April 22, 2010

Eyjafjallajokull Glacier

Eyjafjallajokull GlacierIceland is the best place to study about Glacier and glacial landforms. Almost all types of Glaciers are found here, ranging from the small cirque glaciers to extensive glacier caps. Glaciers are classified based on their size and relationship to topography. The smallest glaciers are confined to mountain valleys. These are called Valley glacier or Alpine glacier. Larger masses of ice cover an entire mountain range or volcano. These glaciers are called Ice caps and most glaciers in Iceland classify as Ice caps.

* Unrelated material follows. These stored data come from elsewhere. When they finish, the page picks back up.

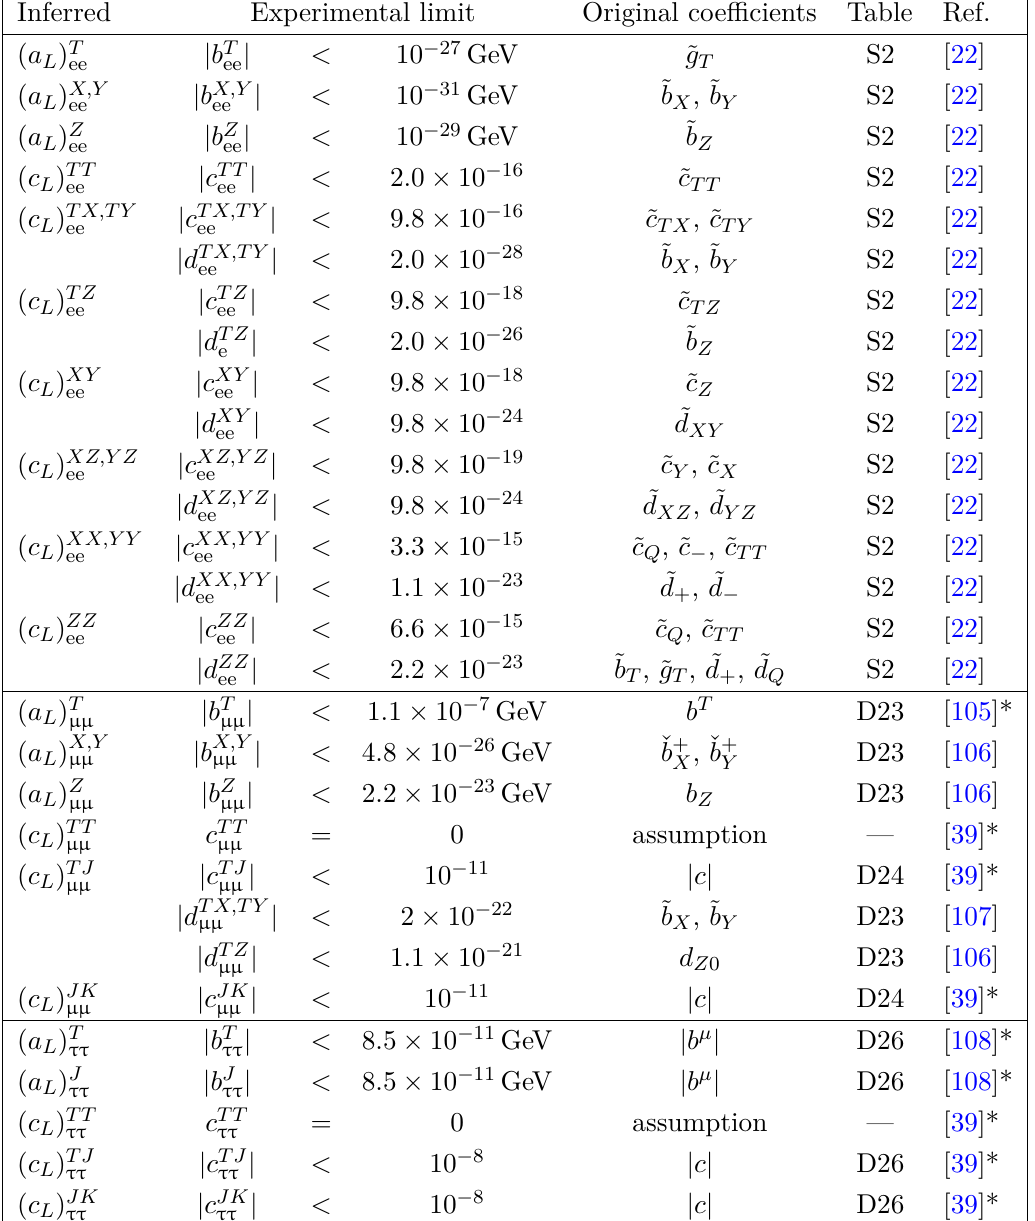
Table 5 . Neutrino coefficients, on which new constraints can be inferred (first column), coefficients in the charged-lepton sector from which the constraints were inferred (second column) along with the particular coefficients (third column) and tables (fourth column) of ref. [22] that the values were deduced from, and the original references (fifth column). Whenever possible, summary table entries were prioritised over data table entries and bounds from pure laboratory experiments were prioritised over astrophysical limits. Theory papers are indicated by an asterisk. Furthermore, J , K are generic spacelike indices. To avoid unnatural cancelations between coefficients, we chose suitable combinations of lower and upper limits. For example, in md ZZ = (˜ b T − ˜ g T + ˜ d + − ˜ d Q ) / 2 we employed lower limits on ˜ g T , ˜ d Q to obtain upper limits on d ZZ . Otherwise, from the existing positive numbers in table S2 of ref. [22] we would have immediately deduced that d ZZ = 0 for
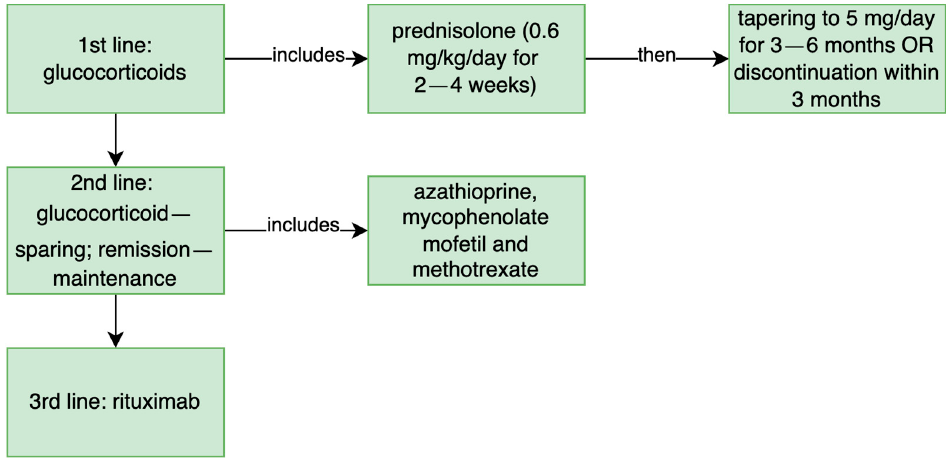
Figure 6. The treatment recommended in IgG4-related disease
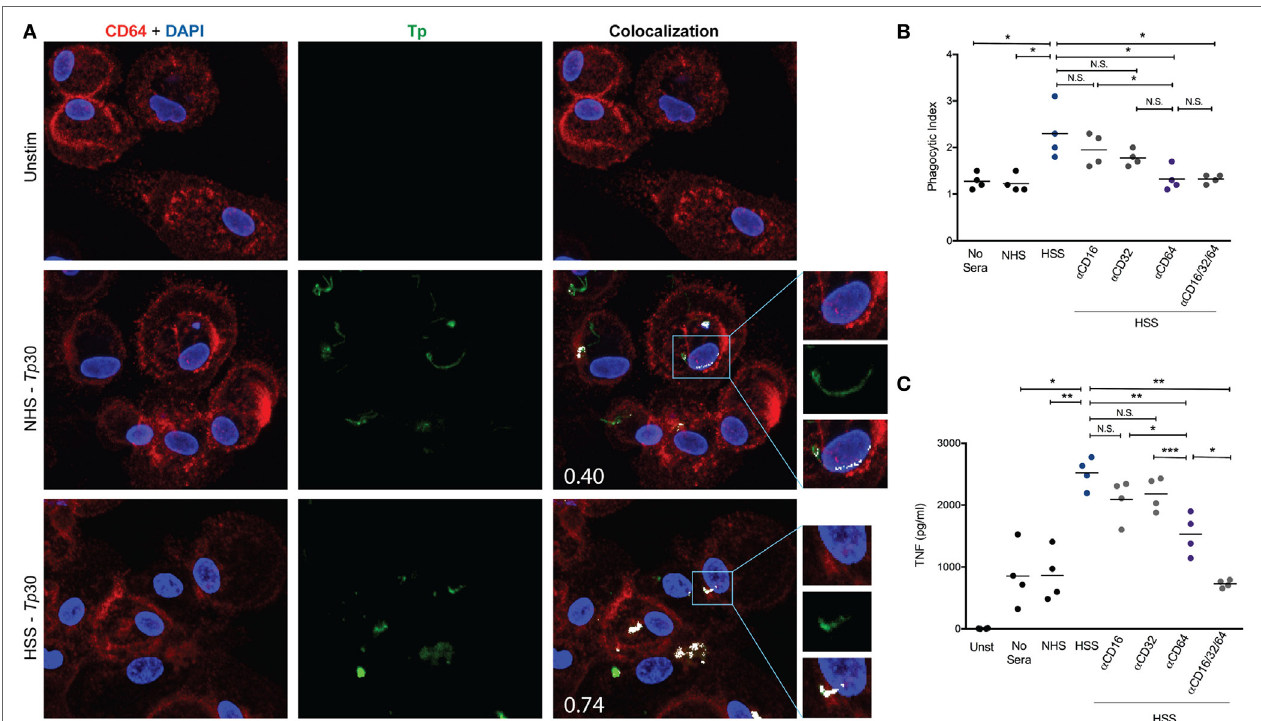
FigUre 7 | CD64 is the primary phagocytic receptor. Mouse anti-human CD64 and polyclonal rabbit anti- Tp antibodies were used to identify locations of Fc γ receptors (Fc γ Rs) and spirochetes on the cell surface by confocal microscopy. (a) Colocalization of CD64 (red pixels) and Tp (green pixels) were determined by ImageJ plug-in “JACoP” and are represented by white pixels. Mander’s colocalization coefficient values (M2), shown in the lower left corner of colocalization images in A, are indicative of the proportion of the green signal overlapping with the red signal. (B,c) The blockade of Fc γ Rs on the surface of M Φ (IFN γ )s was achieved by pre-incubating macrophages with 10 µg/ml of mouse anti-human CD16 (clone 3C8), mouse anti-human CD32 (clone 6C4), mouse anti-human CD64 (clone 10.1), or 10 µg/ml of each of the three antibodies for 1 h prior to Tp –macrophage stimulating at an multiplicity of infection (MOI) 30:1 with no sera, normal human serum (NHS), or human syphilitic serum (HSS) for an additional 8 h in an eight-well chamber slide. (B) Phagocytic index is shown and compared between each of the five conditions studied. (c) Cytokine bead array was used to detect inflammatory cytokine production following stimulation with Tp and shown in the dot plot for each of the five conditions studied. The statistical significance between the Tp conditions was determined by Friedman’s test with a Dunnett’s multiple comparison post-test analysis. N.S., not significant, * p -value of < 0.05, ** p -value of <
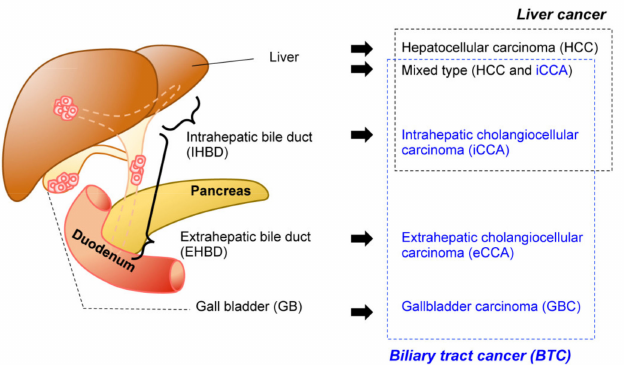
Figure 1. Malignancy of the hepatobiliary system. Anatomical classification of the biliary system (left). The corresponding tumors are listed (right). Biliary tract cancers (BTC) (blue) and liver cancer (black) are not necessarily mutually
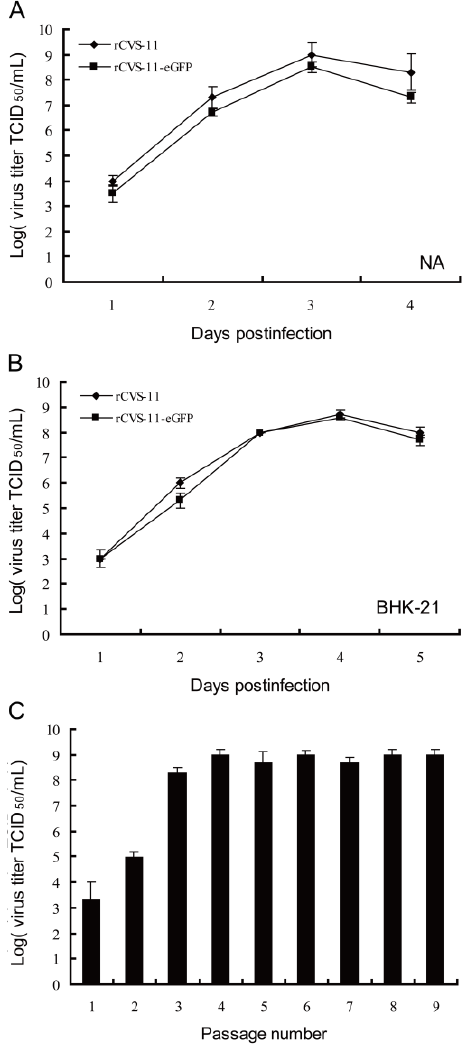
Figure 3. Growth characteristics of the rCVS-11 and rCVS-11-eGFP strains in NA and BHK-21 cells. ( A , B ) NA and BHK-21 cells were infected with rCVS-11 and rCVS-11-eGFP at an MOI of 0.1, and the viruses were titrated at different day p.i. The results are the means ± standard error of the mean (SEM) from titers in triplicate per day p.i. ( p > 0.05); ( C ) Viral serial passage in BHK-21 cells. BHK-21 cells were infected with the rCVS-11-eGFP strain at an MOI of 0.1, and the supernatants from each passage were harvested at 96 h p.i.; the viral titers were determined in triplicate ( p > 0.05). The values shown are the means ±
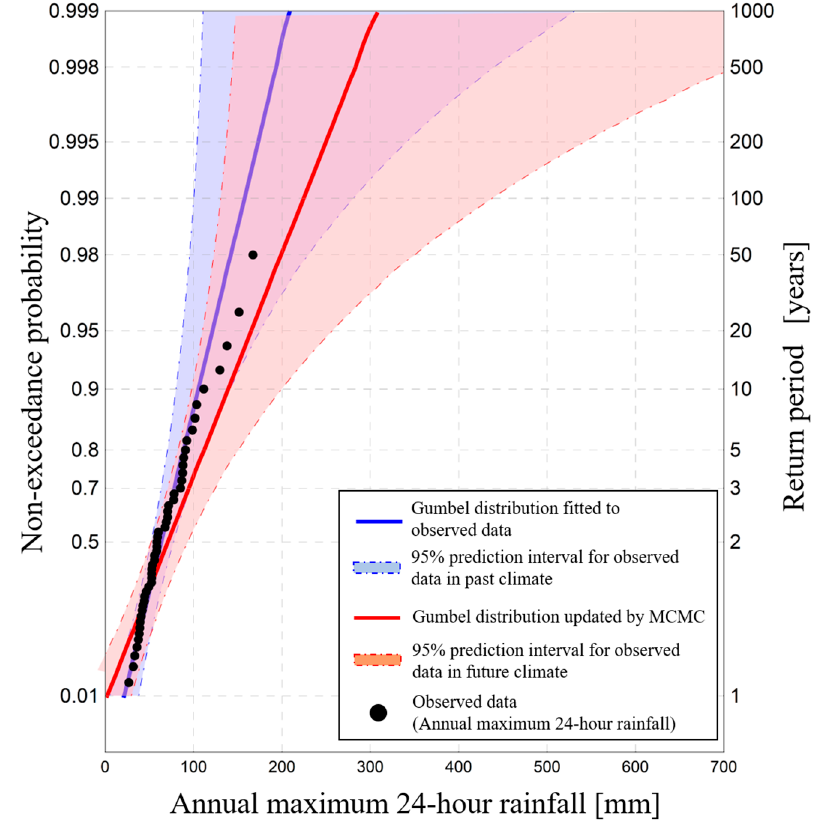
Figure 22. Update of prediction interval using Bayesian method assimilating ensemble high-resolution climate projection database.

Eyjafjallajokull is the fifth largest glacier in Iceland. It is situated to the north of Skogar and to the west of Myrdalsjokull. The ice cap of the glacier covers an active stratovolcano with a summit elevation of 1666 meters, and a crater of 3 to 4 Km in diameter and has erupted rather frequently since the ice age. The last eruption was in 1821 - 1823, causing a fatal glacier run. And most recently erupted again in 2010. This recent eruption is thought to have begun on 20th march 2010, about 8km east of the top crater of the volcano. This first eruption in the form of a fissure vent (a linear volcanic vent through which lava erupts, usually without any explosive activity) did not occur under the glacier and was smaller in scale than had been thought by some geologist. On April 14th 2010, Eyjafjallajokull resumed erupting after a brief pause, this time from the top crater in the center of the glacier, causing meltwater (water released by the melting of galcial ice) floods to rush down the nearby rivers, forcing 800 people to be evacuated. This second eruption threw volcanic ash several kilometer up in the atmosphere and also has created a rare electrical storms.
EyjafjallajokullNature is admirable, peaceful and pleasant when it is silent but once active it is disastrous!